- DATA EXTRACTS -
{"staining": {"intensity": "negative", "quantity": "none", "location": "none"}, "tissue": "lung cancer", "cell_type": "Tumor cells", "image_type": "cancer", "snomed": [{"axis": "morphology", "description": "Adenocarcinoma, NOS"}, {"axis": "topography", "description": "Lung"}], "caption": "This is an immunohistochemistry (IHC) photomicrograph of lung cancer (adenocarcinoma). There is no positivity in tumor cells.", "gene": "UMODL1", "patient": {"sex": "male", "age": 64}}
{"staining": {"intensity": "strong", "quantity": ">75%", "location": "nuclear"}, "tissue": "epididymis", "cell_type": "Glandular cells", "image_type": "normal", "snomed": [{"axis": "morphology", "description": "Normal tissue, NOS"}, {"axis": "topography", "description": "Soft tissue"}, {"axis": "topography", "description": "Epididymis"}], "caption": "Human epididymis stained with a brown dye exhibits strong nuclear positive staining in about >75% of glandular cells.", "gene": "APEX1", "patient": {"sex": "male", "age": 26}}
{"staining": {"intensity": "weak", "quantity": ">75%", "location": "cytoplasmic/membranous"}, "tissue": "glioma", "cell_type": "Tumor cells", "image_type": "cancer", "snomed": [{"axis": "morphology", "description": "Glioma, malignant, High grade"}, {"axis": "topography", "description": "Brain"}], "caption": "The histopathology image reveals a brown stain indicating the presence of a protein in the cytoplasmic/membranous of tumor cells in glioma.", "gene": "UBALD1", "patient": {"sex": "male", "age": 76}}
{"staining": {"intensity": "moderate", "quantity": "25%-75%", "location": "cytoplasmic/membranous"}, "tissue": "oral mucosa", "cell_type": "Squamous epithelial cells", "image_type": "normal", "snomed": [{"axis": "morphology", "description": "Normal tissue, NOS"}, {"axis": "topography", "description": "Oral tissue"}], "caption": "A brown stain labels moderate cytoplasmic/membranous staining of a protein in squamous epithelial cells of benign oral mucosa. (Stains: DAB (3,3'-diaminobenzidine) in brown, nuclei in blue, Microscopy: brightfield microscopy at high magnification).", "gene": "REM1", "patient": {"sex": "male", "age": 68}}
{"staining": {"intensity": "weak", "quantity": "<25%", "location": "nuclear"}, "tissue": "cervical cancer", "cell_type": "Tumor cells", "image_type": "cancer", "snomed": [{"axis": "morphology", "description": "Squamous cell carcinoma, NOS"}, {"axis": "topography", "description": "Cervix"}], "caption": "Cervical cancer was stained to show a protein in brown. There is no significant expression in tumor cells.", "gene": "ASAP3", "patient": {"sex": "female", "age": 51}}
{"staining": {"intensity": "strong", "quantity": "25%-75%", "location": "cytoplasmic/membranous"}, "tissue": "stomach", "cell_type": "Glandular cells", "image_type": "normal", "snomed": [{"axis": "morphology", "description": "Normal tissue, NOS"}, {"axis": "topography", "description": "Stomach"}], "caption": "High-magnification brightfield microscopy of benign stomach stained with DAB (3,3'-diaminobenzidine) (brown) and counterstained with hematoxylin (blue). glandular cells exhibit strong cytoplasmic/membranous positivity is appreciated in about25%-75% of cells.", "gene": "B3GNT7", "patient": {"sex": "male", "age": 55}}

- WORK INSTRUCTION -
The reply should be a precise retyping of all the data.

- SOLUTION TO THIS TASK -
{"staining": {"intensity": "negative", "quantity": "none", "location": "none"}, "tissue": "lung cancer", "cell_type": "Tumor cells", "image_type": "cancer", "snomed": [{"axis": "morphology", "description": "Adenocarcinoma, NOS"}, {"axis": "topography", "description": "Lung"}], "caption": "This is an immunohistochemistry (IHC) photomicrograph of lung cancer (adenocarcinoma). There is no positivity in tumor cells.", "gene": "UMODL1", "patient": {"sex": "male", "age": 64}}
{"staining": {"intensity": "strong", "quantity": ">75%", "location": "nuclear"}, "tissue": "epididymis", "cell_type": "Glandular cells", "image_type": "normal", "snomed": [{"axis": "morphology", "description": "Normal tissue, NOS"}, {"axis": "topography", "description": "Soft tissue"}, {"axis": "topography", "description": "Epididymis"}], "caption": "Human epididymis stained with a brown dye exhibits strong nuclear positive staining in about >75% of glandular cells.", "gene": "APEX1", "patient": {"sex": "male", "age": 26}}
{"staining": {"intensity": "weak", "quantity": ">75%", "location": "cytoplasmic/membranous"}, "tissue": "glioma", "cell_type": "Tumor cells", "image_type": "cancer", "snomed": [{"axis": "morphology", "description": "Glioma, malignant, High grade"}, {"axis": "topography", "description": "Brain"}], "caption": "The histopathology image reveals a brown stain indicating the presence of a protein in the cytoplasmic/membranous of tumor cells in glioma.", "gene": "UBALD1", "patient": {"sex": "male", "age": 76}}
{"staining": {"intensity": "moderate", "quantity": "25%-75%", "location": "cytoplasmic/membranous"}, "tissue": "oral mucosa", "cell_type": "Squamous epithelial cells", "image_type": "normal", "snomed": [{"axis": "morphology", "description": "Normal tissue, NOS"}, {"axis": "topography", "description": "Oral tissue"}], "caption": "A brown stain labels moderate cytoplasmic/membranous staining of a protein in squamous epithelial cells of benign oral mucosa. (Stains: DAB (3,3'-diaminobenzidine) in brown, nuclei in blue, Microscopy: brightfield microscopy at high magnification).", "gene": "REM1", "patient": {"sex": "male", "age": 68}}
{"staining": {"intensity": "weak", "quantity": "<25%", "location": "nuclear"}, "tissue": "cervical cancer", "cell_type": "Tumor cells", "image_type": "cancer", "snomed": [{"axis": "morphology", "description": "Squamous cell carcinoma, NOS"}, {"axis": "topography", "description": "Cervix"}], "caption": "Cervical cancer was stained to show a protein in brown. There is no significant expression in tumor cells.", "gene": "ASAP3", "patient": {"sex": "female", "age": 51}}
{"staining": {"intensity": "strong", "quantity": "25%-75%", "location": "cytoplasmic/membranous"}, "tissue": "stomach", "cell_type": "Glandular cells", "image_type": "normal", "snomed": [{"axis": "morphology", "description": "Normal tissue, NOS"}, {"axis": "topography", "description": "Stomach"}], "caption": "High-magnification brightfield microscopy of benign stomach stained with DAB (3,3'-diaminobenzidine) (brown) and counterstained with hematoxylin (blue). glandular cells exhibit strong cytoplasmic/membranous positivity is appreciated in about25%-75% of cells.", "gene": "B3GNT7", "patient": {"sex": "male", "age": 55}}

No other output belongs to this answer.